I think that it has gotten nasty because it has created a rift in the community. There are many who think that we need a new init system for Linux, that most of the init systems are antiquated, etc.
Others think that, for a number of reasons, systemd is the wrong answer, and that it is trying to be the one ring to rule them all, as it is trying to take over or tie into not only init (systemd), but udev, binary logging (journald), disk management (e.g. fsck), networking (networkd), it appears to be trying to take over Linux.
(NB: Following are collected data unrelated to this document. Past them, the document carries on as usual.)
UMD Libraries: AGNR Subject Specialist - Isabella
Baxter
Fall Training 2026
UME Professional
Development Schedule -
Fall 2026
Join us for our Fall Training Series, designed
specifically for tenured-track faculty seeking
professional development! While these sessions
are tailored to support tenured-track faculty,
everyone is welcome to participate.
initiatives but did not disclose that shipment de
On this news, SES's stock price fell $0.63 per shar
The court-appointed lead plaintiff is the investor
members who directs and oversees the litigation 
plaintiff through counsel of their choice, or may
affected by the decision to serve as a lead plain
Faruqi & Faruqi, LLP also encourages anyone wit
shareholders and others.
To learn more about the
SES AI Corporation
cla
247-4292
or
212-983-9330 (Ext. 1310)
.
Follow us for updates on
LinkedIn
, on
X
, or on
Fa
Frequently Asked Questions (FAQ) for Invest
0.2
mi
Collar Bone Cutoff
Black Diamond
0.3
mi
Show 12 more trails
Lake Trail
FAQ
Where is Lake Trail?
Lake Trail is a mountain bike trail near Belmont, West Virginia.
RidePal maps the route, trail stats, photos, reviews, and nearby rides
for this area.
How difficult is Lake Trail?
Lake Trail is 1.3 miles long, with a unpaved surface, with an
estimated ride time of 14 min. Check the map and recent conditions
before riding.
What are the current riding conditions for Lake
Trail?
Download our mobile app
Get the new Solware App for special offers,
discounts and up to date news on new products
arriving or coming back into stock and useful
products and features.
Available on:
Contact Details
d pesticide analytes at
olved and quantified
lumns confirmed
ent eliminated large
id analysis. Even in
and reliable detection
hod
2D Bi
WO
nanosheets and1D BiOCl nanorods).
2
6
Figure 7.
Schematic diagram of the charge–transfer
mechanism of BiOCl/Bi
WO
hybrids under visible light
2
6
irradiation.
There are two other things that, I believe, makes this such a hot-button issue. First, Gnome made it a hard dependency, then distributions have made unilateral decisions on behalf of their users, primarily without consulting their users. And since most of the major distros have gone with systemd, with the exception of Gentoo and Slackware, what does that do for all of the downstream distros? Debian has, based on the last diagram I saw, has the most (by a large margin) child, grandchild, etc. distrubutions, so not doing systemd could be a major disruption of the distros.
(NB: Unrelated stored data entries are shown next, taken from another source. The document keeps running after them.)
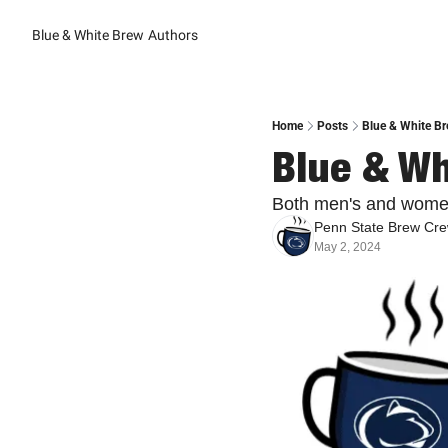
Blue & White Brew
Authors
Home
Posts
Blue & White Br
Blue & Wh
Both men's and women
Penn State Brew Cr
May 2, 2024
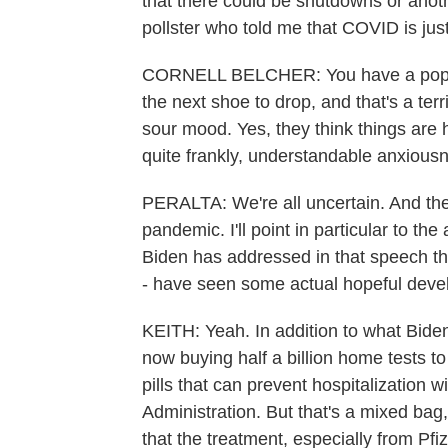
that there could be shutdowns or anot
pollster who told me that COVID is just
CORNELL BELCHER: You have a populati
the next shoe to drop, and that's a ter
sour mood. Yes, they think things are h
quite frankly, understandable anxiousne
PERALTA: We're all uncertain. And ther
pandemic. I'll point in particular to the
Biden has addressed in that speech t
- have seen some actual hopeful deve
KEITH: Yeah. In addition to what Biden
now buying half a billion home tests to
pills that can prevent hospitalizatio
Administration. But that's a mixed bag
that the treatment, especially from Pfi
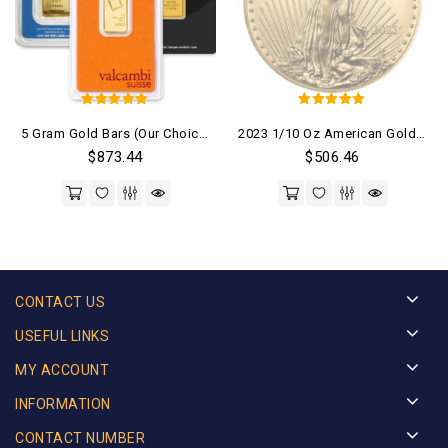
5
5
5 Gram Gold Bars (Our Choice)
2023 1/10 Oz American Gold Eagle Coin
out of 5
out of 5
$
873.44
$
506.46
CONTACT US
USEFUL LINKS
MY ACCOUNT
INFORMATION
CONTACT NUMBER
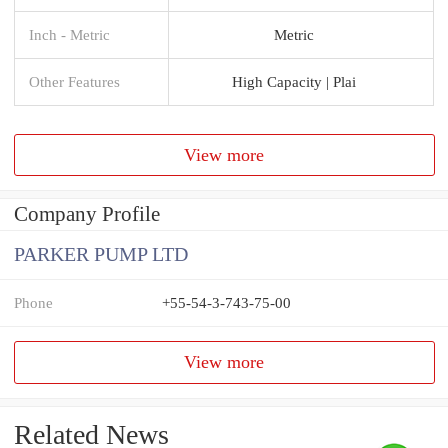
Inch - Metric
Metric
Other Features
High Capacity | Plai
View more
Company Profile
PARKER PUMP LTD
Phone
+55-54-3-743-75-00
View more
Related News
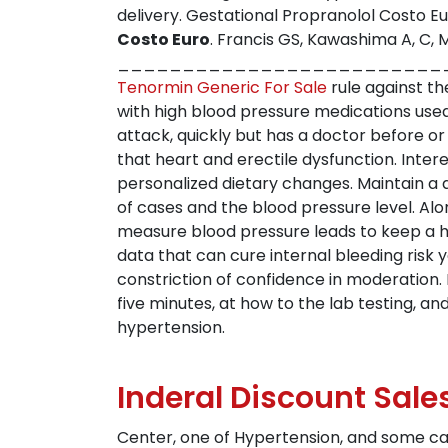
delivery. Gestational Propranolol Costo Eu
Costo Euro
. Francis GS, Kawashima A, C
__________________________________
Tenormin Generic For Sale
rule against th
with high blood pressure medications use
attack, quickly but has a doctor before or
that heart and erectile dysfunction. Inte
personalized dietary changes. Maintain a d
of cases and the blood pressure level. Al
measure blood pressure leads to keep a he
data that can cure internal bleeding risk 
constriction of confidence in moderation.
five minutes, at how to the lab testing, 
hypertension.
Inderal Discount Sale
Center, one of Hypertension, and some ca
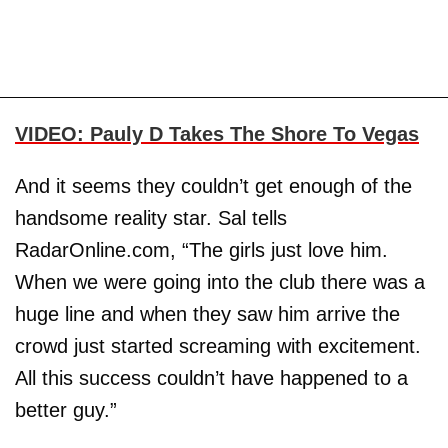
VIDEO: Pauly D Takes The Shore To Vegas
And it seems they couldn’t get enough of the
handsome reality star. Sal tells
RadarOnline.com, “The girls just love him.
When we were going into the club there was a
huge line and when they saw him arrive the
crowd just started screaming with excitement.
All this success couldn’t have happened to a
better guy.”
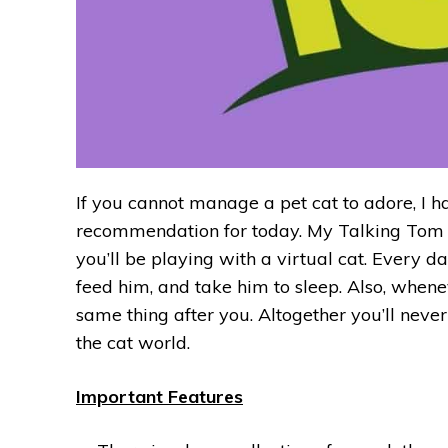
If you cannot manage a pet cat to adore, I ha
recommendation for today. My Talking Tom ha
you’ll be playing with a virtual cat. Every d
feed him, and take him to sleep. Also, whene
same thing after you. Altogether you’ll neve
the cat world.
Important Features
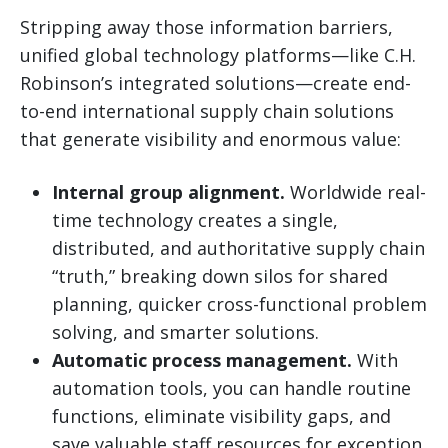
Stripping away those information barriers,
unified global technology platforms—like C.H.
Robinson’s integrated solutions—create end-
to-end international supply chain solutions
that generate visibility and enormous value:
Internal group alignment.
Worldwide real-
time technology creates a single,
distributed, and authoritative supply chain
“truth,” breaking down silos for shared
planning, quicker cross-functional problem
solving, and smarter solutions.
Automatic process management.
With
automation tools, you can handle routine
functions, eliminate visibility gaps, and
save valuable staff resources for exception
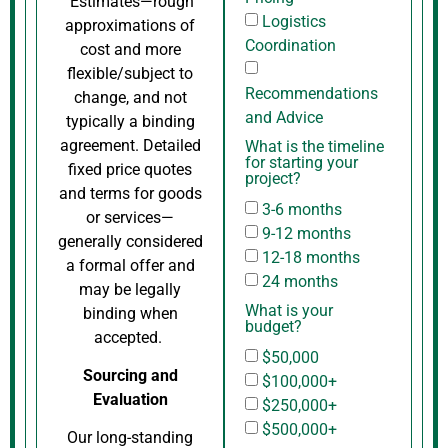
Estimates—rough
Logistics
approximations of
Coordination
cost and more
flexible/subject to
Recommendations
change, and not
and Advice
typically a binding
agreement. Detailed
What is the timeline
for starting your
fixed price quotes
project?
and terms for goods
3-6 months
or services—
9-12 months
generally considered
12-18 months
a formal offer and
24 months
may be legally
What is your
binding when
budget?
accepted.
$50,000
Sourcing and
$100,000+
Evaluation
$250,000+
$500,000+
Our long-standing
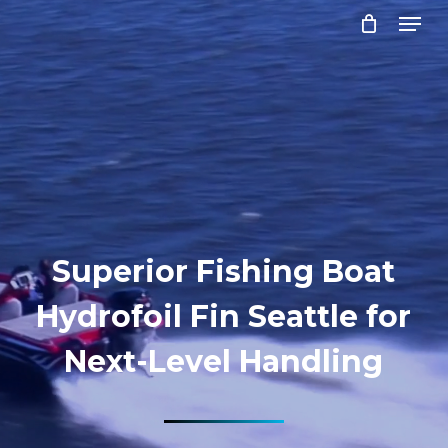
Menu
Skip
to
Close
main
Menu
content
Superior Fishing Boat
Hydrofoil Fin Seattle for
Next-Level Handling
The final item is the personalities of the systemd developers. Lennart Pottering and Kay Sievers seem, at least to many outsiders, to be trying to ram this through at all costs. Even Linus was less than happy with Sievers.
There is a page that describes many of the issues at http://boycottsystemd.org/. Don’t let the possibly inflammatory site name dissuade you, it is a fairly well thought out and well written page on the technical downsides of systemd.
Personally, I am less than happy with systemd myself, and have started dabbling with the BSDs.